Karp and Castelli both attended the opening reception and walked away stunned by the power and beauty of the Marilyns. Castelli, who was probably as impressed by the strong sales as the paintings themselves, confessed to Karp that he had been wrong about Warhol. That mistake was soon rectified as Warhol was asked to join the Leo Castelli Gallery after his second Stable Gallery show—another historic display that featured his iconic Brillo Boxes.

It’s also interesting to note that the Marilyn paintings proved so popular that, in 1967, Warhol’s studio released a portfolio of 10 Marilyn prints. The set was originally priced at $500. Many of the sets were broken up so the prints could be sold individually. Today, you would be lucky to find a complete portfolio with matching numbers, in pristine condition, for $3.5 million. But these are, of course, multiples, and a far cry from the 1964 works.

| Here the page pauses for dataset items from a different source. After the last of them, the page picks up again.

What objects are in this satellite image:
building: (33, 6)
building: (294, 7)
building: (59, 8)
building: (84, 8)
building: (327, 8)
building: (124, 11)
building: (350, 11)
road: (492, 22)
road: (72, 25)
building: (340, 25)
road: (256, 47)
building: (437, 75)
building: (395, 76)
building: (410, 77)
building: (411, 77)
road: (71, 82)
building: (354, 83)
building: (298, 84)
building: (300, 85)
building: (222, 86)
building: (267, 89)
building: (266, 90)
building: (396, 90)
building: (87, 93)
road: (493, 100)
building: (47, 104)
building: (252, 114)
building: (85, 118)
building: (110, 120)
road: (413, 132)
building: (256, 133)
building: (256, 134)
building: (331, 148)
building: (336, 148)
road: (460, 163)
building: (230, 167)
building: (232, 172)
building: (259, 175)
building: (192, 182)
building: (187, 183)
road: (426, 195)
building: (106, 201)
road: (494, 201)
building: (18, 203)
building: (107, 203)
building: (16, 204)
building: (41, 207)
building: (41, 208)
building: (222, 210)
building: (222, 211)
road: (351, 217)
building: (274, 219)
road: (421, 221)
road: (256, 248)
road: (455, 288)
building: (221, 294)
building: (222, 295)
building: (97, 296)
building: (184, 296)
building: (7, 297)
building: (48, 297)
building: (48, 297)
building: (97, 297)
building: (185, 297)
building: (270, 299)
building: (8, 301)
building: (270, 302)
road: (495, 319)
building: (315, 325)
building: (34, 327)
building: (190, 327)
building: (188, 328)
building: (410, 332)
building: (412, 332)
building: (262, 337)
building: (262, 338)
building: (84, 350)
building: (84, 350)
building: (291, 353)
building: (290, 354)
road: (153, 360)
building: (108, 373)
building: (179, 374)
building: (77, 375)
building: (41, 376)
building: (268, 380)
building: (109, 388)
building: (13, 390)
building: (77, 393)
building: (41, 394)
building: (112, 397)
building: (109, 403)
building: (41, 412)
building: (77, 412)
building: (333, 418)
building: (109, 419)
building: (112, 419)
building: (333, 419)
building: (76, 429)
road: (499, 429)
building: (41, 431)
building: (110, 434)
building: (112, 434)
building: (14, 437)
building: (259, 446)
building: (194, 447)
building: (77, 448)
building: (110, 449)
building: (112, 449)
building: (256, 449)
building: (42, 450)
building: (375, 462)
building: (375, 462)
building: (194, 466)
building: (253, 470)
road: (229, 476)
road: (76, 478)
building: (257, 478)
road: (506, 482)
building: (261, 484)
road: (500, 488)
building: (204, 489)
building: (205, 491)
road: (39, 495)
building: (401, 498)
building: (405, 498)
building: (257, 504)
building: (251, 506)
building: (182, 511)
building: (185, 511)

As for that original group of five Marilyns, they went on to acquire a mystique all their own. In 1964, a performance artist named Dorothy Podber walked into Warhol’s Factory, saw four of the pieces leaning against the wall, and asked to “shoot” them (presumably with a camera). She then whipped out a pistol from her purse and shot a hole right between the eyes of the paintings. A stunned Warhol eventually had them restored—to various degrees—and the canvases became known as the “Shot Marilyns.” There’s no doubt this outrageous story added then and now to the value of these works. The irony was that only four years later, in 1968, the deranged groupie Valerie Solanas also pulled a gun from her purse. But this time, it was Warhol who was shot—and came perilously close to dying from the encounter.